### Work request A
In the passage about the patient and the carolers, rewrite the section starting with "Then came our" and going on through "across her face.", changing "hospital" to "medical center".
### Work request B
Summarize the passage about the patient and the carolers in two sentences.

### Passage
━━━━━━━━━━

A patient was struggling for her life. She was weak and barely aware of what was going on after several emergency surgeries. She said just one or two words at a time and could not keep her eyes open for more than a few minutes.
The patient’s daughter was by her side every day, praying for a miracle. Christmas was coming, and it seemed it might be her last. Would she be aware enough to celebrate with family?
On a busy Saturday morning, the woman hardly woke up as a physical therapist stretched her limbs and doctors evaluated her progress. Her nurse chatted away as she completed her routine. She hoped to get a smile or twinkle from her patient, who listened but was mostly unresponsive.
Then came our Christmas gift. Carolers arrived at the hospital to sing to patients and staff. Their voices filled our unit. As we stood outside the patient’s room to watch the carolers, a movement caught my eye. Our patient lifted her hand, and her eyes were wide open and glistening as a smile stretched across her face.

━━━━━━━━━━

[Stored data entries]
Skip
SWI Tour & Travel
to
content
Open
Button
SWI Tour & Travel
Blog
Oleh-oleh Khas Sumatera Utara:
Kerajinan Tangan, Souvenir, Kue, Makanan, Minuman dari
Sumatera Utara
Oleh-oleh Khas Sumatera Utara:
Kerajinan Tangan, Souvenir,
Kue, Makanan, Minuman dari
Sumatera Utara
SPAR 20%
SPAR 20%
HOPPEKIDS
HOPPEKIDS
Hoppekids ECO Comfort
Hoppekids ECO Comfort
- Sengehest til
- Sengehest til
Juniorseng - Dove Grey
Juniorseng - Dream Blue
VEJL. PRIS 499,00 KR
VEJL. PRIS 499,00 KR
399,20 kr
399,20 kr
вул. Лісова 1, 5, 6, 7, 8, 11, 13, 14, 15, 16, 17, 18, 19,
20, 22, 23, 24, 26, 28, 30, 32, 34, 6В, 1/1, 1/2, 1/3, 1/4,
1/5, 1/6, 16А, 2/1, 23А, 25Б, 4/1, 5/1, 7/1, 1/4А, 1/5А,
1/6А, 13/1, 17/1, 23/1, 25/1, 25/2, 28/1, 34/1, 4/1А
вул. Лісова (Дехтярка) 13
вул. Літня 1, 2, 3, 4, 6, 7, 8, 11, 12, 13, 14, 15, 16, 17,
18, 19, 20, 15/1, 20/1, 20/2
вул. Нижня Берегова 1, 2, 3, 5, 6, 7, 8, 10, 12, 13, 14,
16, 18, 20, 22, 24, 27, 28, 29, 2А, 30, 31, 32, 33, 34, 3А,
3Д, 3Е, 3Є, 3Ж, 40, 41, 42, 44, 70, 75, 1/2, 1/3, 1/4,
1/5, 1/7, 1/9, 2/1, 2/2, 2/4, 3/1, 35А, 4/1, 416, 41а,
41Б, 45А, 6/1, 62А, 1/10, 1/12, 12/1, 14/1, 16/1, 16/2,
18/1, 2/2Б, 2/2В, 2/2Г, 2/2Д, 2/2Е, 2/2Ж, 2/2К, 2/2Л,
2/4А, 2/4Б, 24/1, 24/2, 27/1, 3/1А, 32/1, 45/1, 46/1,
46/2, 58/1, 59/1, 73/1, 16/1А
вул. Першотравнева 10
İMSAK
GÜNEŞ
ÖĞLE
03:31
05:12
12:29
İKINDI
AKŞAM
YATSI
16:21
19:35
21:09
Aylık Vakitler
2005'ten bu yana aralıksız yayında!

━━━━━━━━━━

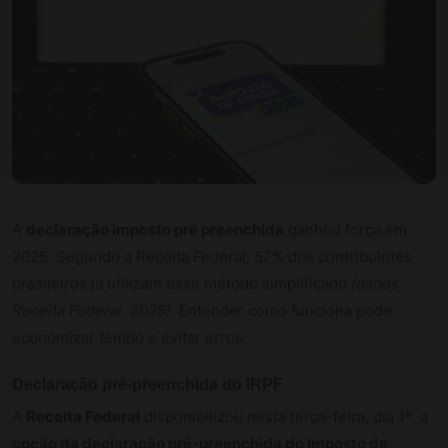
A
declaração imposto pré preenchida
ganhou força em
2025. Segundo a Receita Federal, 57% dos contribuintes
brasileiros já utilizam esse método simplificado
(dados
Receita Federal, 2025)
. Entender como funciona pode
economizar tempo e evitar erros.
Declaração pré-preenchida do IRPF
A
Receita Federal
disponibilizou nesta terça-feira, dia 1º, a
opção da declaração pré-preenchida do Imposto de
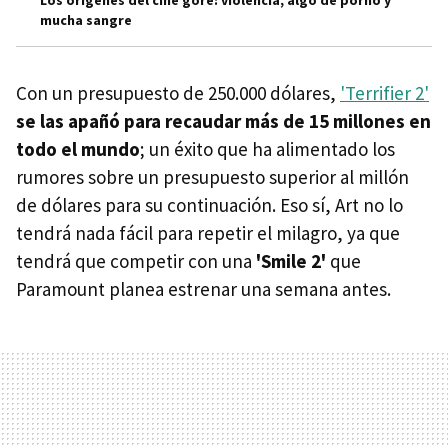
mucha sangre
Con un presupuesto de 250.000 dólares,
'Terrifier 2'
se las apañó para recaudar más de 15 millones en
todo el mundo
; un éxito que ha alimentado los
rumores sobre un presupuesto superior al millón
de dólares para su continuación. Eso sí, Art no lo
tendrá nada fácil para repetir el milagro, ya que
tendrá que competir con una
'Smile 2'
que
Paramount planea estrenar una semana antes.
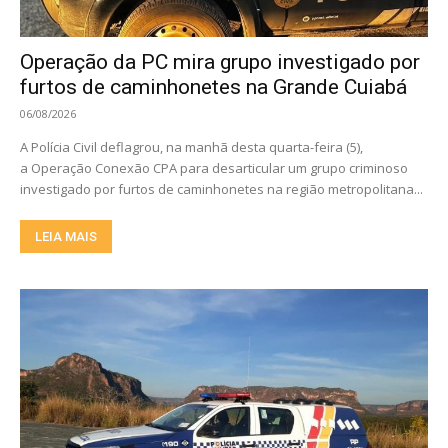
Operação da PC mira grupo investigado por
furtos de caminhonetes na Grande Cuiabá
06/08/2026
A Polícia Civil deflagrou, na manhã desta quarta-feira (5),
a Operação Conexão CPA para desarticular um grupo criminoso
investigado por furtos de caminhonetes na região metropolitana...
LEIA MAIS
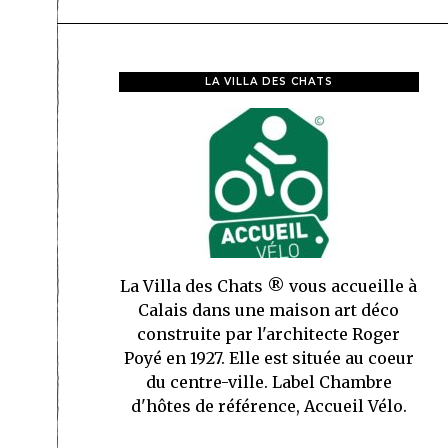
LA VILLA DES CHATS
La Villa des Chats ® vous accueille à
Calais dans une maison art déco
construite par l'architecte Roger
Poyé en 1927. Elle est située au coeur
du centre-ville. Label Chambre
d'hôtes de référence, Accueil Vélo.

━━━━━━━━━━

### Response area A
Then came our Christmas gift. Carolers arrived at the medical center to sing to patients and staff. Their voices filled our unit. As we stood outside the patient’s room to watch the carolers, a movement caught my eye. Our patient lifted her hand, and her eyes were wide open and glistening as a smile stretched across her face.

### Response area B
After several emergency surgeries, a weak, mostly unresponsive patient had her daughter by her side every day as Christmas approached. When carolers arrived to sing at the hospital, the patient lifted her hand, opened her eyes wide, and smiled.